La realidad es que la lectura de la prosa de Leyner genera una extrañeza sin igual y, sin embargo, está conformada por el mismo material cotidiano que nos rodea cada día. Leyner te satura a eslóganes, te tortura con mensajes publicitarios, como lo hace la televisión o navegar por internet. Leyner te embota con su bombardeo de imágenes y sonidos. Y en conjunto, vistos estos ‘flashes’ de forma lineal, percibimos un ‘collage’ de conceptos absolutamente indigeribles. Nos podemos poner aquí a desgranar las cientos de situaciones inverosímiles que Leyner va ideando a medida que escribe y que, teóricamente, conforman la “trama” de los relatos que se incluyen en Mi primo, mi gastroenterólogo. Pero, a mi humilde entender, no es con eso con lo que hay que perder el tiempo. El verdadero disfrute de este libro recae en ir detectando las trufas lingüísticas que se encuentran enterradas entre tanta maraña de “chorradas” y, sobre todo, en una cuestión puramente extraliteraria, que se deriva de la sensación de estupefacción que transmite la lectura de estos relatos: ya les adelanto que no van a leer nunca mejor representación posible de cómo funcionan nuestros atrofiados cerebros de consumidores enfermizos.

Es indudable que se puede establecer una cierta conexión entre la prosa de Leyner y la de, por ejemplo, Hunter S. Thompson. De hecho, el comienzo de Mi primo, mi gastroenterólogo recuerda ligeramente al de Miedo y asco en Las Vegas (1971). Y es que ambas están redactadas, de alguna manera, por un adicto. Pero a medida que uno se sumerge en la efervescencia literaria de Leyner comprende rápidamente que la ácida y psicodélica escritura del bueno de Hunter se asemeja más a la de una abuelita que padece Parkinson, en comparación. Por ejemplo, en el relato “Oda al otoño”, uno de los textos más crípticos de la colección, una suerte de poema generacional que bien podría soportar ser el equivalente del “Aullido” (1956) de Allen Ginsberg en la era televisiva, por su soberbia capacidad de exponer el dolor y la angustia de nuestra actual existencia como ‘homo economicus’, leemos (sic): “quizás en ese momento, en un bar de ambiente en plymouth, massachussets, la mujer de 50 pies se te sienta en la cara y defeca 17.000 letras de scrabble, fertilizando los campos no explotados  de tu imaginación… y ha nacido un nuevo estilo americano” (página 89). Y se trata de una imagen válida para describir no solo la prosa de Leyner sino la línea de pensamiento crítico que transmite esta obra.

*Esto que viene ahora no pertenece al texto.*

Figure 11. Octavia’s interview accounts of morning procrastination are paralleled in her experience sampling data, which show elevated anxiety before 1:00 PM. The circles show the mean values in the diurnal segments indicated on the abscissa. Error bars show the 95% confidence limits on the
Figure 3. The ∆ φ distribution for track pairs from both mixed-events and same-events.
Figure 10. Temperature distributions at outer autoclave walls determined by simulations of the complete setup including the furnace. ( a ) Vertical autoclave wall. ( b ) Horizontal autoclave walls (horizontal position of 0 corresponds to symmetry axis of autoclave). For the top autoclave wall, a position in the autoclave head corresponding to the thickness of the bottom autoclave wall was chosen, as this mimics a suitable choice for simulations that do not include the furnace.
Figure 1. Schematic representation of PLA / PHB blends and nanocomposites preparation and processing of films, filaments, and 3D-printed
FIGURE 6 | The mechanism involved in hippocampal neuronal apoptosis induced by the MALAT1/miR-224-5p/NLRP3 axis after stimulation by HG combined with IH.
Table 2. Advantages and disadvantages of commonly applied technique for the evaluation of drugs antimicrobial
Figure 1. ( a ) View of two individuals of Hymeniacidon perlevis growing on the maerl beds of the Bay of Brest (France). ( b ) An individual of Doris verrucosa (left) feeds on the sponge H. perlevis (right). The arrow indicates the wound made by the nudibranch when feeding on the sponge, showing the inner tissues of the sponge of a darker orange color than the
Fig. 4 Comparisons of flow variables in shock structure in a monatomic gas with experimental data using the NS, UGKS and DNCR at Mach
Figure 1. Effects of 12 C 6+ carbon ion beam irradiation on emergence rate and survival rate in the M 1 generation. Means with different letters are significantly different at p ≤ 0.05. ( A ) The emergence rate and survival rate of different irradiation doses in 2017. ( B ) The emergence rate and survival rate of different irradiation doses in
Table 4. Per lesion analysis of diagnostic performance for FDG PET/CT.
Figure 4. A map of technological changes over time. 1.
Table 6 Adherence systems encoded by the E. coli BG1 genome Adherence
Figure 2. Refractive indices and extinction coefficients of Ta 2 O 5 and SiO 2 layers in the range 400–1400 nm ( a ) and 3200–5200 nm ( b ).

De todas formas, estarán conmigo que este tipo de abstracciones o imágenes absurdas pueden no ser del gusto de todo el mundo. Se exige al lector una cierta complicidad para admitir las reglas de un libro que, si bien no llega nunca a resultar pesado o pretencioso, no es fácil de leer o, mejor dicho, de asimilar. Mi primo, mi gastroenterólogo parece, en ocasiones, una cadena de montaje de chuminadas que se van ensamblando de forma aleatoria. Pero esa incómoda sensación desaparece súbitamente cuando se lee “Fugado de una centrifugadora” y vuelve a aparecer, acto seguido, con “Noche de colonoscopio”, que es como la versión insulsa del anterior. Creo, por tanto, que es fácil desdeñar una obra como Mi primo, mi gastroenterólogo. Y por eso me he tomado la molestia de intentar comprender su lógica interna, esa que indudablemente tiene. Y la respuesta al sentido último de esta colección de textos la he encontrado en el relato “En medio de una nube negra de porras de policía”, en el que aparece una escultura titulada “Padre espolvoreando antipiojos sobre el largo pelo grasiento de su hijo con la indiferencia de un Sinatra que espolvorea queso parmesano rallado sobre una pila de linguini”, con la cual el narrador “[i]ntentaba capturar esa rara especie de indiferencia, ya sabes.” (página 155). Se hace uso aquí de un verbo fundamental para entender a Leyner: “espolvorear”. Pues sus relatos no dejan de ser eso. Un continuo espolvoreo de ideas, la mayoría extraídas de la publicidad y de la televisión, con el objetivo de “capturar esa rara especie de indiferencia”, esa que el ser humano más hueco parece mostrar ante la avalancha de datos que tiene que tragar, digerir y defecar en estos días de saturación informativa. Así que si se les atraganta la lectura de Mi primo, mi gastroenterólogo es que todavía tienen opciones de sobrevivir a este mundo.